**PROBLEM TO WORK ON**
Update the rows below by changing "Audi A6" to "Audi A4" and copying everything else unchanged. Leave out the pictures.

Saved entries
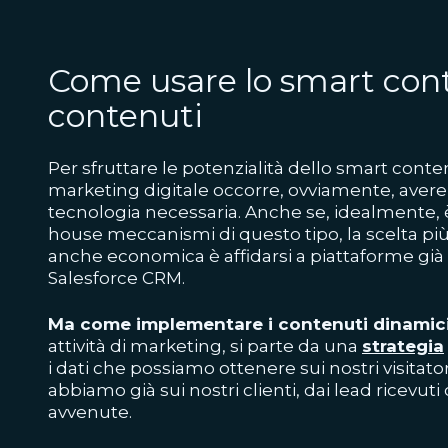
Come usare lo smart cont
contenuti
Per sfruttare le potenzialità dello smart content
marketing digitale occorre, ovviamente, avere 
tecnologia necessaria. Anche se, idealmente, è
house meccanismi di questo tipo, la scelta p
anche economica è affidarsi a piattaforme gi
Salesforce CRM.
Ma come implementare i contenuti dinamic
attività di marketing, si parte da una
strategia
i dati che possiamo ottenere sui nostri visitator
abbiamo già sui nostri clienti, dai lead ricevuti
avvenute.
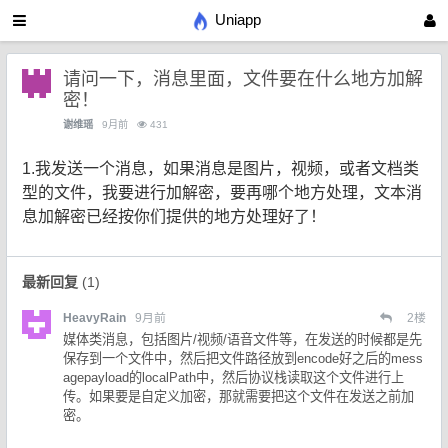
Uniapp
请问一下，消息里面，文件要在什么地方加解
密！
谢维瑶
9月前
431
1.我发送一个消息，如果消息是图片，视频，或者文档类
型的文件，我要进行加解密，要再哪个地方处理，文本消
息加解密已经按你们提供的地方处理好了！
最新回复
(
1
)
HeavyRain
9月前
2
楼
媒体类消息，包括图片/视频/语音文件等，在发送的时候都是先
保存到一个文件中，然后把文件路径放到encode好之后的mess
agepayload的localPath中，然后协议栈读取这个文件进行上
传。如果要是自定义加密，那就需要把这个文件在发送之前加
密。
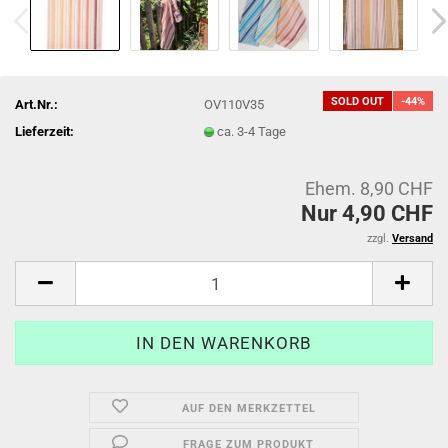
SOLD OUT
-44%
Art.Nr.:
OV110V35
Lieferzeit:
ca. 3-4 Tage
Ehem. 8,90 CHF
Nur 4,90 CHF
zzgl.
Versand
AUF DEN MERKZETTEL
FRAGE ZUM PRODUKT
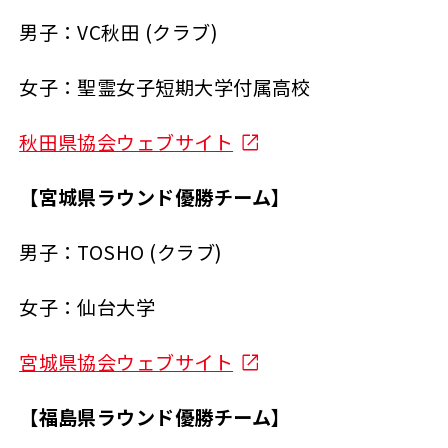
男子：VC秋田 (クラブ)
女子：聖霊女子短期大学付属高校
秋田県協会ウェブサイト
【宮城県ラウンド優勝チーム】
男子：TOSHO (クラブ)
女子：仙台大学
宮城県協会ウェブサイト
【福島県ラウンド優勝チーム】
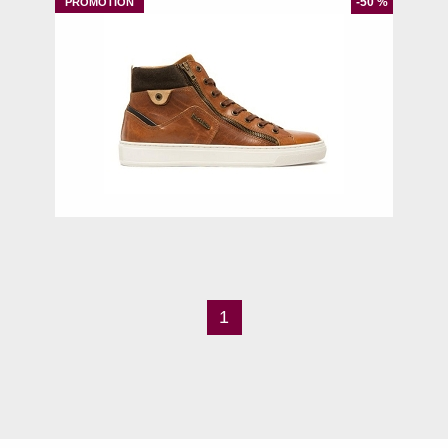
-50 %
40
1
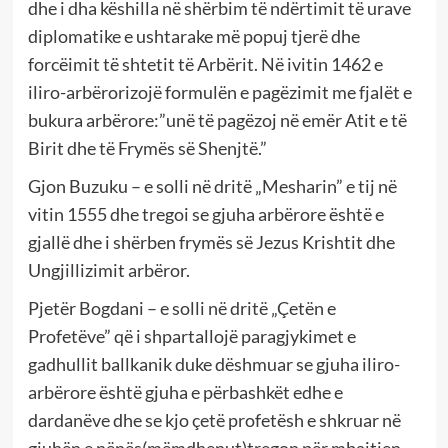
dhe i dha këshilla në shërbim të ndërtimit të urave
diplomatike e ushtarake më popuj tjerë dhe
forcëimit të shtetit të Arbërit. Në ivitin 1462 e
iliro-arbërorizojë formulën e pagëzimit me fjalët e
bukura arbërore:”unë të pagëzoj në emër Atit e të
Birit dhe të Frymës së Shenjtë.”
Gjon Buzuku – e solli në dritë „Mesharin” e tij në
vitin 1555 dhe tregoi se gjuha arbërore është e
gjallë dhe i shërben frymës së Jezus Krishtit dhe
Ungjillizimit arbëror.
Pjetër Bogdani – e solli në dritë „Çetën e
Profetëve” që i shpartallojë paragjykimet e
gadhullit ballkanik duke dëshmuar se gjuha iliro-
arbërore është gjuha e përbashkët edhe e
dardanëve dhe se kjo çetë profetësh e shkruar në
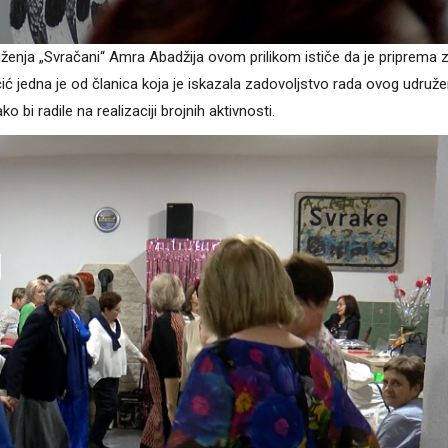
druženja „Svračani“ Amra Abadžija ovom prilikom ističe da je priprema 
ić jedna je od članica koja je iskazala zadovoljstvo rada ovog udruže
bi radile na realizaciji brojnih aktivnosti.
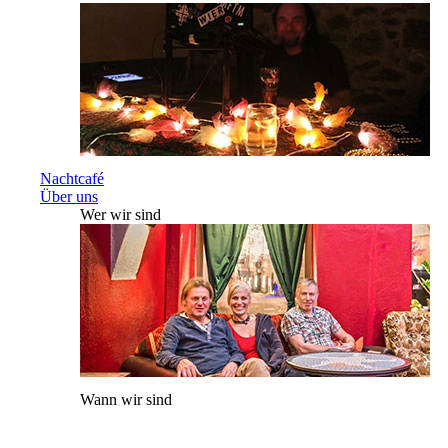
Nachtcafé
Über uns
Wer wir sind
Wann wir sind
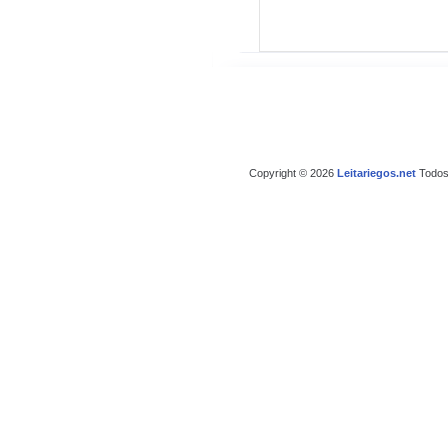
Copyright © 2026
Leitariegos.net
Todos 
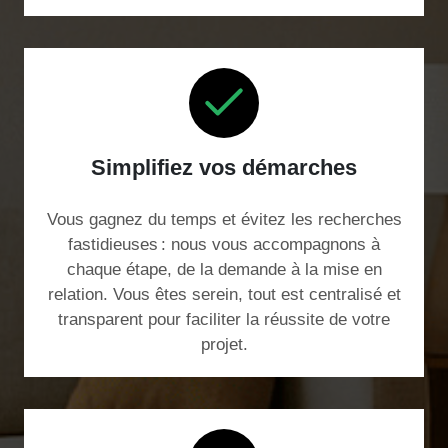
Simplifiez vos démarches
Vous gagnez du temps et évitez les recherches
fastidieuses : nous vous accompagnons à
chaque étape, de la demande à la mise en
relation. Vous êtes serein, tout est centralisé et
transparent pour faciliter la réussite de votre
projet.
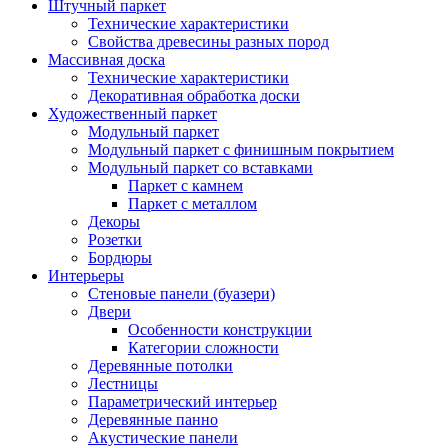
Штучный паркет
Технические характеристики
Свойства древесины разных пород
Массивная доска
Технические характеристики
Декоративная обработка доски
Художественный паркет
Модульный паркет
Модульный паркет с финишным покрытием
Модульный паркет со вставками
Паркет с камнем
Паркет с металлом
Декоры
Розетки
Бордюры
Интерьеры
Стеновые панели (буазери)
Двери
Особенности конструкции
Категории сложности
Деревянные потолки
Лестницы
Параметрический интерьер
Деревянные панно
Акустические панели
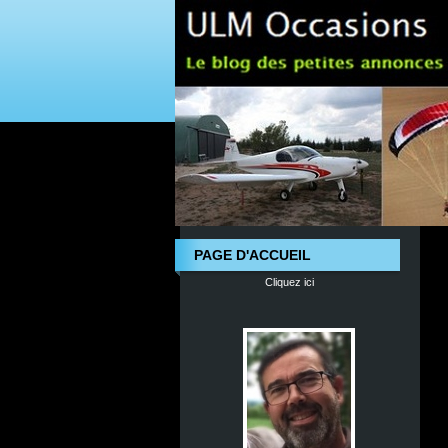
PAGE D'ACCUEIL
Cliquez ici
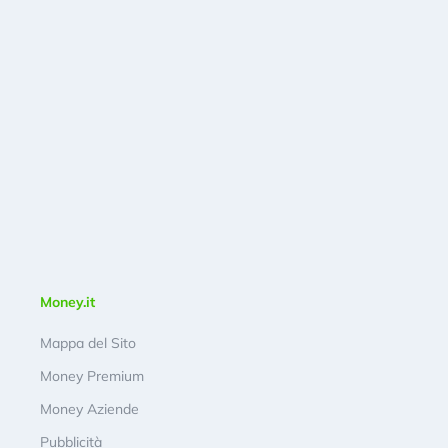
Money.it
Mappa del Sito
Money Premium
Money Aziende
Pubblicità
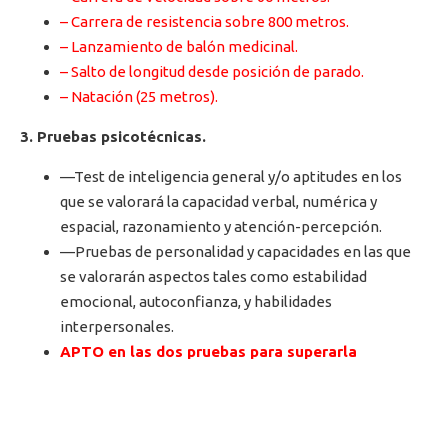
– Carrera de resistencia sobre 800 metros.
– Lanzamiento de balón medicinal.
– Salto de longitud desde posición de parado.
– Natación (25 metros).
3. Pruebas psicotécnicas.
—Test de inteligencia general y/o aptitudes en los
que se valorará la capacidad verbal, numérica y
espacial, razonamiento y atención-percepción.
—Pruebas de personalidad y capacidades en las que
se valorarán aspectos tales como estabilidad
emocional, autoconfianza, y habilidades
interpersonales.
APTO en las dos pruebas para superarla
4. Reconocimiento médico. APTO/NO PTO
El reconocimiento médico se realizará con sujeción al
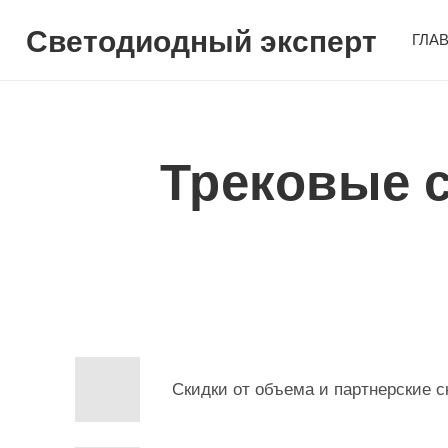
Светодиодный эксперт
ГЛА
Трековые 
Скидки от объема и партнерские с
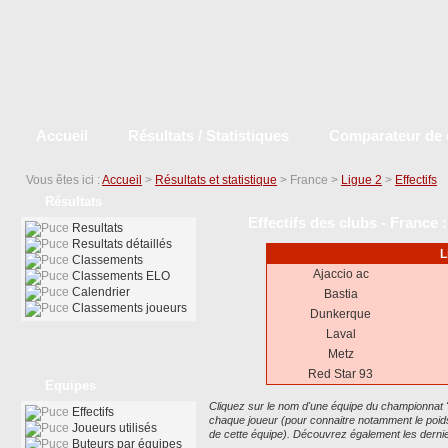
Accueil
Résultats / Statistiques
Comparateur de 
Vous êtes ici :
Accueil
>
Résultats et statistique
> France >
Ligue 2
>
Effectifs
Résultats
Effectifs des clubs - France 
Resultats
Resultats détaillés
L
Classements
Ajaccio ac
Classements ELO
Calendrier
Bastia
Classements joueurs
Dunkerque
Laval
Metz
Red Star 93
Equipes
Cliquez sur le nom d'une équipe du championnat "Fr
Effectifs
chaque joueur (pour connaitre notamment le poids 
Joueurs utilisés
de cette équipe). Découvrez également les dernier
Buteurs par équipes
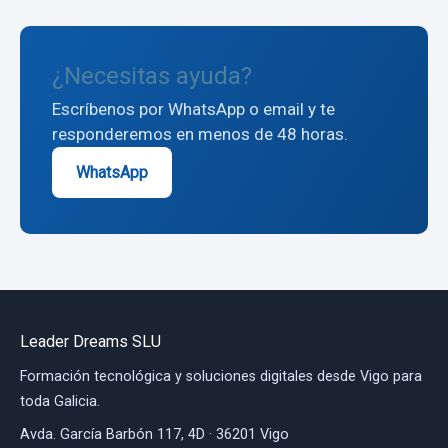
¿Necesitas ayuda?
Escríbenos por WhatsApp o email y te
responderemos en menos de 48 horas.
WhatsApp
Leader Dreams SLU
Formación tecnológica y soluciones digitales desde Vigo para
toda Galicia.
Avda. García Barbón 117, 4D · 36201 Vigo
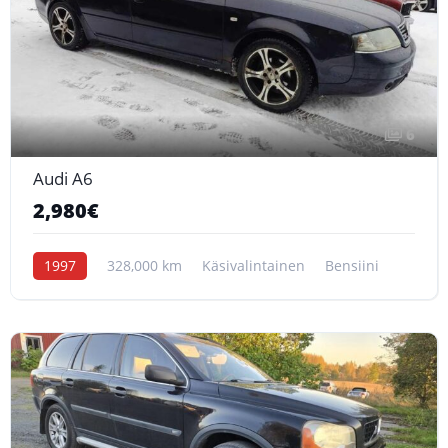
6
Audi A6
2,980€
1997
328,000 km
Käsivalintainen
Bensiini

**TASK ANSWER**
Come usare lo smart cont
contenuti
Per sfruttare le potenzialità dello smart content
marketing digitale occorre, ovviamente, avere 
tecnologia necessaria. Anche se, idealmente, è
house meccanismi di questo tipo, la scelta p
anche economica è affidarsi a piattaforme gi
Salesforce CRM.
Ma come implementare i contenuti dinamic
attività di marketing, si parte da una
strategia
i dati che possiamo ottenere sui nostri visitator
abbiamo già sui nostri clienti, dai lead ricevuti
avvenute.
Uniapp
请问一下，消息里面，文件要在什么地方加解
密！
谢维瑶
9月前
431
1.我发送一个消息，如果消息是图片，视频，或者文档类
型的文件，我要进行加解密，要再哪个地方处理，文本消
息加解密已经按你们提供的地方处理好了！
最新回复
(
1
)
HeavyRain
9月前
2
楼
媒体类消息，包括图片/视频/语音文件等，在发送的时候都是先
保存到一个文件中，然后把文件路径放到encode好之后的mess
agepayload的localPath中，然后协议栈读取这个文件进行上
传。如果要是自定义加密，那就需要把这个文件在发送之前加
密。
SOLD OUT
-44%
Art.Nr.:
OV110V35
Lieferzeit:
ca. 3-4 Tage
Ehem. 8,90 CHF
Nur 4,90 CHF
zzgl.
Versand
AUF DEN MERKZETTEL
FRAGE ZUM PRODUKT
男子：VC秋田 (クラブ)
女子：聖霊女子短期大学付属高校
秋田県協会ウェブサイト
【宮城県ラウンド優勝チーム】
男子：TOSHO (クラブ)
女子：仙台大学
宮城県協会ウェブサイト
【福島県ラウンド優勝チーム】
-50 %
40
1
dhe i dha këshilla në shërbim të ndërtimit të urave
diplomatike e ushtarake më popuj tjerë dhe
forcëimit të shtetit të Arbërit. Në ivitin 1462 e
iliro-arbërorizojë formulën e pagëzimit me fjalët e
bukura arbërore:”unë të pagëzoj në emër Atit e të
Birit dhe të Frymës së Shenjtë.”
Gjon Buzuku – e solli në dritë „Mesharin” e tij në
vitin 1555 dhe tregoi se gjuha arbërore është e
gjallë dhe i shërben frymës së Jezus Krishtit dhe
Ungjillizimit arbëror.
Pjetër Bogdani – e solli në dritë „Çetën e
Profetëve” që i shpartallojë paragjykimet e
gadhullit ballkanik duke dëshmuar se gjuha iliro-
arbërore është gjuha e përbashkët edhe e
dardanëve dhe se kjo çetë profetësh e shkruar në
druženja „Svračani“ Amra Abadžija ovom prilikom ističe da je priprema 
ić jedna je od članica koja je iskazala zadovoljstvo rada ovog udruže
bi radile na realizaciji brojnih aktivnosti.
Nachtcafé
Über uns
Wer wir sind
Wann wir sind
Copyright © 2026
Leitariegos.net
Todos 
Simplifiez vos démarches
Vous gagnez du temps et évitez les recherches
fastidieuses : nous vous accompagnons à
chaque étape, de la demande à la mise en
relation. Vous êtes serein, tout est centralisé et
transparent pour faciliter la réussite de votre
projet.
Штучный паркет
Технические характеристики
Свойства древесины разных пород
Массивная доска
Технические характеристики
Декоративная обработка доски
Художественный паркет
Модульный паркет
Модульный паркет с финишным покрытием
Модульный паркет со вставками
Паркет с камнем
Паркет с металлом
Декоры
Розетки
Бордюры
Интерьеры
Стеновые панели (буазери)
Двери
Особенности конструкции
Категории сложности
Деревянные потолки
Лестницы
Параметрический интерьер
Деревянные панно
Акустические панели
PAGE D'ACCUEIL
Cliquez ici
Money.it
Mappa del Sito
Money Premium
Money Aziende
Pubblicità
– Carrera de resistencia sobre 800 metros.
– Lanzamiento de balón medicinal.
– Salto de longitud desde posición de parado.
– Natación (25 metros).
3. Pruebas psicotécnicas.
—Test de inteligencia general y/o aptitudes en los
que se valorará la capacidad verbal, numérica y
espacial, razonamiento y atención-percepción.
—Pruebas de personalidad y capacidades en las que
se valorarán aspectos tales como estabilidad
emocional, autoconfianza, y habilidades
interpersonales.
APTO en las dos pruebas para superarla
4. Reconocimiento médico. APTO/NO PTO
El reconocimiento médico se realizará con sujeción al
Светодиодный эксперт
ГЛА
Трековые 
Скидки от объема и партнерские с
Accueil
Résultats / Statistiques
Comparateur de 
Vous êtes ici :
Accueil
>
Résultats et statistique
> France >
Ligue 2
>
Effectifs
Résultats
Effectifs des clubs - France 
Resultats
Resultats détaillés
L
Classements
Ajaccio ac
Classements ELO
Calendrier
Bastia
Classements joueurs
Dunkerque
Laval
Metz
Red Star 93
Equipes
Cliquez sur le nom d'une équipe du championnat "Fr
Effectifs
chaque joueur (pour connaitre notamment le poids 
Joueurs utilisés
de cette équipe). Découvrez également les dernier
Buteurs par équipes
¿Necesitas ayuda?
Escríbenos por WhatsApp o email y te
responderemos en menos de 48 horas.
WhatsApp
Leader Dreams SLU
Formación tecnológica y soluciones digitales desde Vigo para
toda Galicia.
Avda. García Barbón 117, 4D · 36201 Vigo
6
Audi A4
2,980€
1997
328,000 km
Käsivalintainen
Bensiini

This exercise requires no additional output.